::: PAGE TEXT :::

There might be an argument that registration by software – ARTL – would be unlawful because in terms of the 1979 Act it is the Keeper’s responsibility to keep the Register (see, for example sections 1(2) and 6(1)). Although primary legislation could change that, a section 8 order could not. A section 8 order could authorise digital deeds, but could not bring about any fundamental change in the Keeper’s statutory responsibilities.
This argument needs to be taken seriously. Properly considered, however, it can be rejected – provided certain conditions are met. Direct digital access to the Land Register creates certain dangers. These are (a) incompetence and (b) fraud. So access would have to be limited to qualified persons – essentially solicitors. Solicitors have some knowledge of the law of Scotland. Solicitors are insured. And solicitors are subject to a system of professional regulation and discipline.
With ARTL the key idea is “tell me – don’t show me”. For instance, if the Form 2 is completed by a solicitor, and the solicitor says that the registered owner is dead and Sally Seller is the confirmed executor, it may be reasonable to accept that statement at face value. But what about DIY conveyancing, in which the assertions are made solely by Sally? Can one have reasonable confidence that Sally is honest? If she is honest, can one assume that she is familiar with the law and practice relating to the confirmation of executors? Could one trust accountants to know that, or bank employees? Or English solicitors? And confirmation of executors is just one example. There would be a serious danger that the Keeper would be acting contrary to his statutory responsibilities if he threw ARTL open to all and sundry.
In this connection the fact that title flows from the Register is particularly significant, for later detection that the data inserted by Sally Seller was wrong cannot change history: title will have passed to Barry Buyer. The transfer may or may not be reversible when the true facts come to light, but even if it is reversed the reversal will not be retrospective.
Of course, this view – that access to ARTL should be restricted – may not be popular with certain commercial interests, or with politicians or the consumer lobby, all of whom may regard it as an attempt to create or maintain a solicitors’ “monopoly”.
Land certificates and charge certificates
A section 8 order could authorise the use of digital land certificates and charge certificates instead of paper ones. (Whether such certificates have a long-term future in land registration is another matter. For the present, the 1979 Act, section 5(2) and (3) requires their use and a section 8 order could not change that.)
Who would sign?

::: DATA SECTION :::

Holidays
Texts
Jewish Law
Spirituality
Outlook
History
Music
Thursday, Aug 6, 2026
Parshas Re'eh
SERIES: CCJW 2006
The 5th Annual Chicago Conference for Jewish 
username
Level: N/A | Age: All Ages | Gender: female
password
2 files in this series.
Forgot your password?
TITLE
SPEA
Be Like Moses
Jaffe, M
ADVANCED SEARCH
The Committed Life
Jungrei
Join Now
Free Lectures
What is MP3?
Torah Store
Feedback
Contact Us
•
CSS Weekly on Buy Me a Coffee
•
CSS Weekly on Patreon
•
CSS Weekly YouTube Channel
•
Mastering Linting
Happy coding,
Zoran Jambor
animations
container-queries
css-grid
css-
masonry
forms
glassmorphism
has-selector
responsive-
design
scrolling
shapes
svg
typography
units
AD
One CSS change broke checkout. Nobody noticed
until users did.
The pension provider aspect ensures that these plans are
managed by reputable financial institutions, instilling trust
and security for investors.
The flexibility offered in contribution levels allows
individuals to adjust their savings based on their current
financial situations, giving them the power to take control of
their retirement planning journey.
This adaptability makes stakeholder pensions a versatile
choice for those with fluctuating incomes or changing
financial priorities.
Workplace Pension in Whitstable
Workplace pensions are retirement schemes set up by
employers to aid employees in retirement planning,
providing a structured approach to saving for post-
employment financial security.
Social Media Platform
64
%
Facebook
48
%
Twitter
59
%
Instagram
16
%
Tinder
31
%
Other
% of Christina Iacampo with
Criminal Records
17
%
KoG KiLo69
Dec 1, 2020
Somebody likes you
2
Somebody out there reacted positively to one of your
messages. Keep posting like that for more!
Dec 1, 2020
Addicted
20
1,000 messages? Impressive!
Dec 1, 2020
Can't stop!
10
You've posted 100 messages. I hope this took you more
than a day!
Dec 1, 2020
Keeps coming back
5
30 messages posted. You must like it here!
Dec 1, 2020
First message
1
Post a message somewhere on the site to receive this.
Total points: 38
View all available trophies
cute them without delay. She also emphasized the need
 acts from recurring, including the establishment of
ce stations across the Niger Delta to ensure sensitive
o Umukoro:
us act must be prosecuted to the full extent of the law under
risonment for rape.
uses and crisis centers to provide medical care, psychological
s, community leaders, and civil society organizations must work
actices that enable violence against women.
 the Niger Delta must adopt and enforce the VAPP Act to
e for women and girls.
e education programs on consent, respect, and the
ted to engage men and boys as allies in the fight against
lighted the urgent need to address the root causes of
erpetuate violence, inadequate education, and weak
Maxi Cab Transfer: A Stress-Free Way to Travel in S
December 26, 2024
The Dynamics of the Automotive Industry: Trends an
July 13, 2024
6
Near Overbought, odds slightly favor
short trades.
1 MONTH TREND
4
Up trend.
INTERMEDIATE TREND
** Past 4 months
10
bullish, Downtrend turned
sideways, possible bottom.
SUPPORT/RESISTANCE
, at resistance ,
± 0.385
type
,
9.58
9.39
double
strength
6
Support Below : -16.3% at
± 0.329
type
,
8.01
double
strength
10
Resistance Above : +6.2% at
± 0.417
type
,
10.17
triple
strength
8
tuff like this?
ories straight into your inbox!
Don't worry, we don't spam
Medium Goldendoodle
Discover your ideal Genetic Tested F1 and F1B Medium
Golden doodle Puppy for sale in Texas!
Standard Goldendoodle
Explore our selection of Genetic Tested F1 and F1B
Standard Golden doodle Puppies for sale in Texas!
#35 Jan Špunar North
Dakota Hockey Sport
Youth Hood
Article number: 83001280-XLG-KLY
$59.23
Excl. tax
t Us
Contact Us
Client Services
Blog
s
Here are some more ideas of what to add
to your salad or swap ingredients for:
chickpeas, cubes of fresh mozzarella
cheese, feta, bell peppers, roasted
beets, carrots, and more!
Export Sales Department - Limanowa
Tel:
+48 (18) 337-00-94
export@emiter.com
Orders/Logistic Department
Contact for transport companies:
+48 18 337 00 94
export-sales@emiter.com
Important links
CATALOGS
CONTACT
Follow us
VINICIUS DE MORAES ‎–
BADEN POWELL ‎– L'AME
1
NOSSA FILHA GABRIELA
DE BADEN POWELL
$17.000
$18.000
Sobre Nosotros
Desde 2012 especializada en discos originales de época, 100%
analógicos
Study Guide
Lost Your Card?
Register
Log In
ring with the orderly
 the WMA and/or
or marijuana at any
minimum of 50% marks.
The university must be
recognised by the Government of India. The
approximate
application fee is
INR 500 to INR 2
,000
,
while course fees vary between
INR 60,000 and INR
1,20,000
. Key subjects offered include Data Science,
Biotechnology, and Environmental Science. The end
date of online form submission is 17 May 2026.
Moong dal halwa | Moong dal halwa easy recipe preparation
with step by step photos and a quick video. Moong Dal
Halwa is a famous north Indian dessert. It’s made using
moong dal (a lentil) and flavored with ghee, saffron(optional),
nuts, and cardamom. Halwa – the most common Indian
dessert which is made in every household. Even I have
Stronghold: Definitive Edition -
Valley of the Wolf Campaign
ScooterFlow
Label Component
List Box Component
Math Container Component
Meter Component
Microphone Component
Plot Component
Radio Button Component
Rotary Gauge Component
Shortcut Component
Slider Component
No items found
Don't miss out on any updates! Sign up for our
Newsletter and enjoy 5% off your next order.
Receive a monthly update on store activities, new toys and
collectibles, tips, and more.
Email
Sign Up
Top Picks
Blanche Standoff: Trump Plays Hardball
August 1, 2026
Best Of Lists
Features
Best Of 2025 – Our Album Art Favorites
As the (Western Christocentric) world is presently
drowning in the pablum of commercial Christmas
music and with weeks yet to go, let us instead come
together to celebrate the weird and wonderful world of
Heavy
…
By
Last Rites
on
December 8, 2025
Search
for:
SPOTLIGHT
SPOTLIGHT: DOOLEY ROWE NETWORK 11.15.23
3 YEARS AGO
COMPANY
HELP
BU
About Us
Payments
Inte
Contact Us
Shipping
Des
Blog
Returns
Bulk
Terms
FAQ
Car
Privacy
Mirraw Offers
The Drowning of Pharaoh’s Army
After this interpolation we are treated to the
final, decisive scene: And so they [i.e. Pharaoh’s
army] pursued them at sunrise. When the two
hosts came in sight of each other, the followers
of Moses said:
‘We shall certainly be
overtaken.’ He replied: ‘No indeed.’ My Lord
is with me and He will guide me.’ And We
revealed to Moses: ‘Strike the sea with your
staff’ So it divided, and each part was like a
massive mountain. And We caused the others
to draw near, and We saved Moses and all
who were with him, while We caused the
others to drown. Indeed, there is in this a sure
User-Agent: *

:::

* JOB ITEM A: Can you sum up the land registration text in two sentences?
* JOB ITEM B: Could you resume the land registration text from its last line and write what follows?
The records have no connection to the land registration text.

* TASK OUTPUT A: Registration by software through ARTL might be argued to be unlawful because the 1979 Act makes keeping the Register the Keeper's responsibility. The text rejects that argument if access is limited to qualified persons, essentially solicitors, because of the dangers of incompetence and fraud and because title flows from the Register, and it adds that a section 8 order could authorise digital land certificates and charge certificates in place of paper ones.

* TASK OUTPUT B:
One of the largest issues is: who would sign? Digital deeds will need digital signatures. If members of the public have digital signatures, no problem. But it seems that it will be some time before digital signatures are widely held by the public.
If few people have digital signatures, then either (a) e-conveyancing is only for the few, or (b) everyone could use digital deeds but they would have to be digitally signed, on behalf of the party, by someone else who does have a digital signature: in practice, probably the party’s solicitor. Sally Seller authorises Susie, her solicitor, to sign for her. That means that Sally must sign a mandate. This would be, in some ways, a backward step, for it would replace one physical deed (the disposition) with two deeds (the paper mandate signed by Sally and the digital disposition signed by Susie). But unless and until digital signatures are widely used by the public there is no alternative. Such mandates may create all sorts of potential practical problems, the details of which will not be gone into here, except to say that there would have to be a robust system for ensuring that the deed is conform to the mandate, and that the mandate itself is preserved. Perhaps we need to have a vision similar to that shown in New Zealand where the government has provided every citizen with a digital signature.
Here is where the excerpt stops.